Starting from this great script offered by Daniel Azuelos
cd /Volumes/suspicious_USB
/usr/bin/sudo find . -atime -21 -exec ls -dluT {} \;
How is it possible to modify it in order to find if a USB flash was plugged in, on any random computer, on a certain date? Say, for instance, May the 3rd? Any way to detect if a file was opened or copied?
Both Linux and Mac terminal scripts would be appreciated!
I found the times when USBs were plugged in with this:
# cat /var/log/messages | grep -A 20 "usb 1-1: new high-speed USB device"
May 17 16:54:28 trogdor kernel: usb 1-1: new high-speed USB device number 8 using xhci_hcd
# cat /var/log/messages | grep "Unmounted" | grep sdf
May 17 16:56:36 trogdor journal: Unmounted /dev/sdf1 on behalf of uid 1000
Then checked what files were modified in that time range with this:
# find / -executable -type f -newermt "2018-05-17 16:54:00" ! -newermt "2018-05-17 16:57:00" -ls
I agree it's not a great solution, and far too manual.
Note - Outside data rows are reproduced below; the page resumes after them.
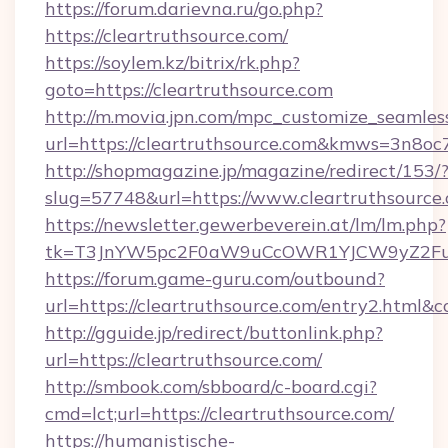
https://forum.darievna.ru/go.php?
https://cleartruthsource.com/
https://soylem.kz/bitrix/rk.php?
goto=https://cleartruthsource.com
http://m.movia.jpn.com/mpc_customize_seamles
url=https://cleartruthsource.com&kmws=3n8o
http://shopmagazine.jp/magazine/redirect/153/
slug=57748&url=https://www.cleartruthsource
https://newsletter.gewerbeverein.at/lm/lm.php?
tk=T3JnYW5pc2F0aW9uCcOWR1YJCW9yZ2Fua
https://forum.game-guru.com/outbound?
url=https://cleartruthsource.com/entry2.html&c
http://gguide.jp/redirect/buttonlink.php?
url=https://cleartruthsource.com/
http://smbook.com/sbboard/c-board.cgi?
cmd=lct;url=https://cleartruthsource.com/
https://humanistische-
As far as I can tell there is no elegant way to see in the logs if files were moved to or from a device.
Bit of explanation: By default CentOS7 holds logs for 4 weeks after their cycled out, so the logs should be there to sift through in /var/log/messages-${date_in_some_format}.
$ cat /etc/logrotate.conf
# see "man logrotate" for details
# rotate log files weekly
weekly
# keep 4 weeks worth of backlogs
rotate 4
....
....
And anything of level info or higher is logged to /var/log/messages according to the rsyslog configuration file, including USB attach/detach in a barely-helpful format.
$ cat /etc/rsyslog.conf
# rsyslog configuration file
# Log anything (except mail) of level info or higher.
# Don't log private authentication messages!
*.info;mail.none;authpriv.none;cron.none /var/log/messages
I plugged in my USB and copied malicious.sh from it into /tmp/ and /home/trogdor/
-rwxr-xr-x. 1 trogdor trogdor 44 May 17 16:55 /tmp/malicious.sh
-rwxr-xr-x. 1 trogdor trogdor 44 May 17 16:56 /home/trogdormalicious.sh
In the logs I searched for when USBs were attached, and then when they were detached. I used -A to output 20 lines after the matching line, to find where the device was mounted so I was sure that this was actually the device that was being unmounted (/dev/sdf in this case). Older logs are by default stored in /var/log with messages-${date in some format}
# cat /var/log/messages | grep -A 20 "usb 1-1: new high-speed USB device"
--
May 17 16:54:28 trogdor kernel: usb 1-1: new high-speed USB device number 8 using xhci_hcd
---
May 17 16:54:29 trogdor kernel: sd 11:0:0:0: [sdf] 31258624 512-byte logical blocks: (16.0 GB/14.9 GiB)
--
Then because the last line shows it was mounted on sdf :
# cat /var/log/messages | grep "Unmounted" | grep sdf
---
May 17 16:56:36 trogdor journal: Unmounted /dev/sdf1 on behalf of uid 1000
I ripped off this for the find time range. The times are recent, but the same applies to times in the more distant past. The output has to be sifted, but it's not as bad as it could be, assuming that the malicious files are uploaded quickly. I also checked only for executable files.
# find / -executable -type f -newermt "2018-05-17 16:54:00" ! -newermt "2018-05-17 16:57:00" -ls
It isn't possible.
If you have access to the computer, you can check it's logs for any activity related to the USB stick in question. For instance plugging a USB device on Linux will create a log trail. If it's persistently logged, or just in the kernel ring buffer (dmesg) depends on the configuration.
With a standard USB stick, you can't really tell if it's been accessed. If you create a disk image of it, or mount it in read only mode nothing will be written to it. If you write anything to it, you can set the access-time (which you check with find -atime) to anything you want, including future and past dates at your will.